入目是最下头那两个小人, 他们较之其他人更为红彤彤的皮肤。
潘垚恍然了。
对哦, 赵大飞和猴子被小汪烧了一层皮去, 这下油锅, 对这两家伙来讲,甭管油锅是滚油还是温水,沾在皮上, 那都是酷刑。
她都给忘记了。
潘垚皱巴了下脸。
良心, 有一点点痛。
不过, 这点痛算什么不要紧她还能承受
“咳, ”潘垚清了清嗓子,声音放沉,将小人串继续往油锅里搁了搁。
“刺啦刺啦, 刺啦刺啦”
油锅像是入了一粒水花,油花沸腾, 咕噜噜又刺啦啦地冒着绵密的大泡。
“瞧清楚了没这都你派出去烧街的, 要还不老实交代了你姐夫的地址,再将你们做的恶事交代, 你也是这个下场。”
丁胜利震惊着眼睛, 脚步往后退了一步。
“啪”他重重地摔了自己一巴掌, 末了,手抚着那立马浮起巴掌印的脸颊, 怔楞发傻了。
丁胜利不禁喃喃自语。
“不是梦,会痛,我不是在做噩梦。”
既然不是在做噩梦, 那这又是什么
丁胜利看着屋里凭空的油锅,一个个变成小人样的小弟,只见他们个个手串脚,脚串手,一长串的被搁到滚油中,下锅油炸,提起,再下锅哀嚎不停,层起彼伏。
“救命,救命啊”
“胜利哥,救救我,胜利哥”
“我不想死,我还不想死啊胜利哥救我。
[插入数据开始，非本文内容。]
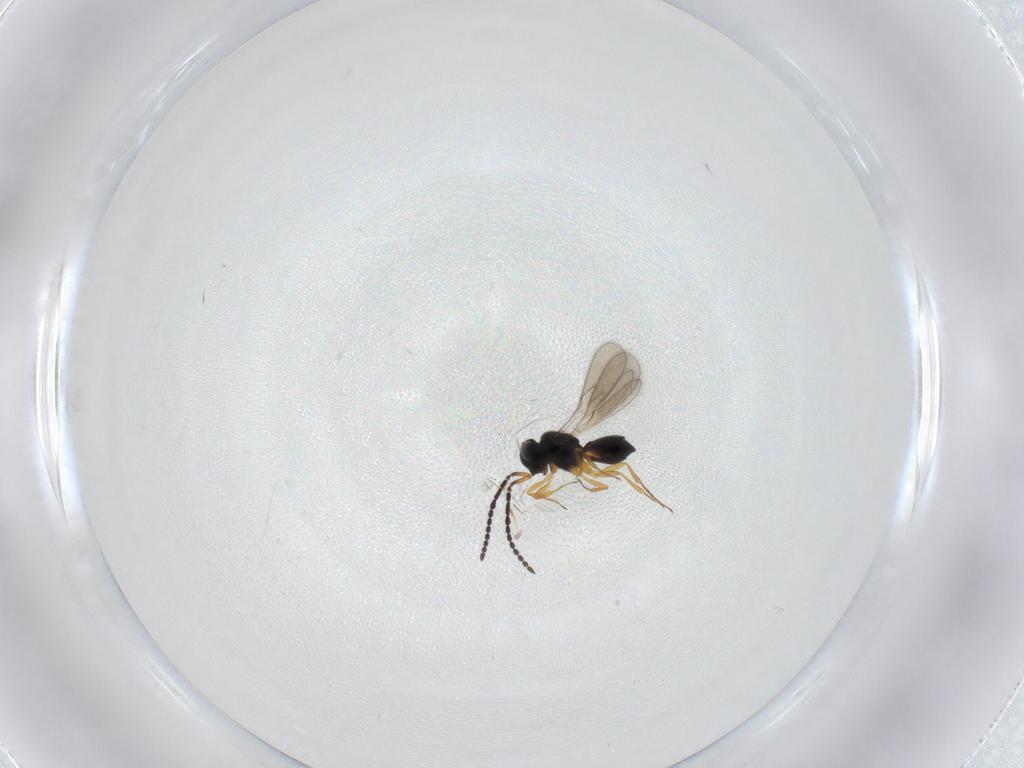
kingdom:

”
除了赵大飞和猴子,其它人叫得也凄惨大声。
倒不是疼的,这会儿,他们都没察觉到,烫着自己的油锅虽然刺啦刺啦的响,却一点也不烫。
被人变小,手脚被捆扎在一起,人为刀殂,我为鱼肉,命运被他人左右,而他们只能绝望地哭嚎,生死身家系在他人身上。
这种感觉
真是糟糕透了
这一刻,他们的面容和被他们烧了房子,望着火光,在远处的街道上跪下,绝望又无助哭嚎的脸重合。
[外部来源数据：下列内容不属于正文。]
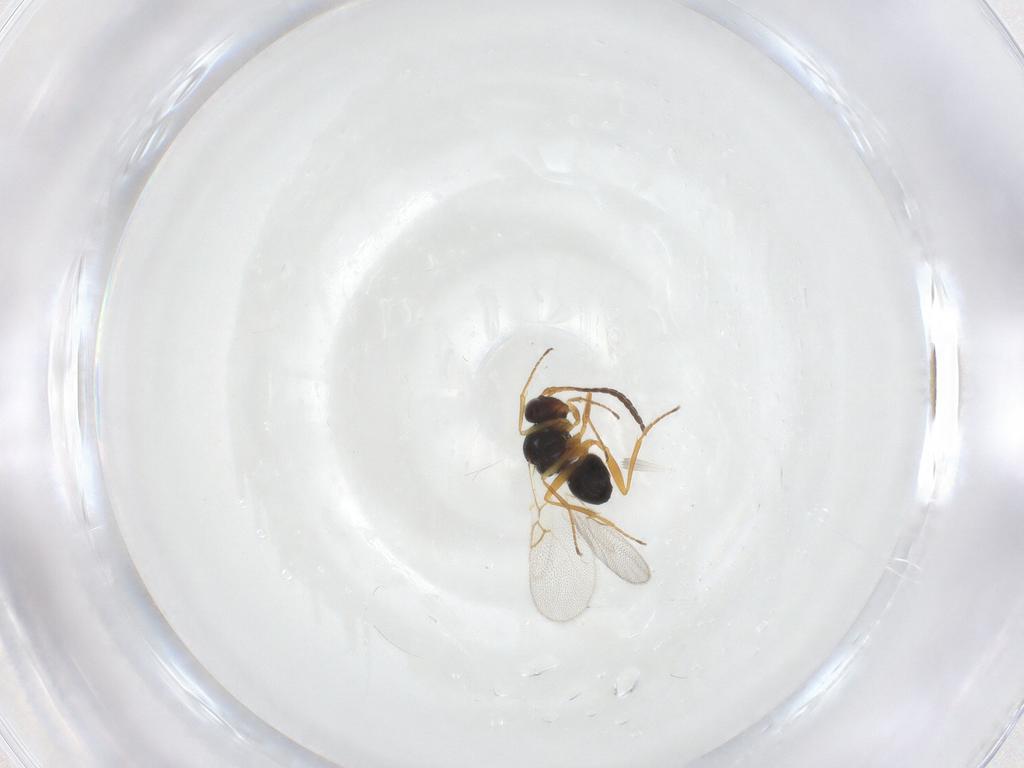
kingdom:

抑或是引着沾赌、沾赌,最后抖着手,闭上眼睛囫囵签字,最后笔一丢,瘫坐在地的影子重合。
不论是绝望,还是悔不当初,油锅里的小人串中都有。
丁胜利踉跄地往后退,摔在了西洋凳上,和凳子一起摔到了地上,他的目光盯着那团瞧不到面容的光亮,惊恐又慌张。
这是什么
下、下油锅
报应
这是报应啊
“鬼差饶命,鬼差饶命。”丁胜利翻了个身,连连叩头祈命,“我说我说,我什么都说”
不消片刻,潘垚得了方姓大老板的住宅地址。
“方在坤。”潘垚重复了一声。
“对对,是我表姐夫。”丁胜利满头的冷汗,跪着,眼睛瞧着地板,不敢多看那铁锅,身子抖个不停。
“鬼差大人,让我将功折罪,我是他小舅子,是他自己人,我知道的事情多,作证,我能作证。”
丁胜利绞尽脑汁地想着自己的用处,争取宽大处理,就怕自己也被下了油锅。
潘垚没有表态,将一长串明显泡得脸蛋白皙又晕红的小人串提拉起来,打开腰间的素荷包,一股脑地丢了进去。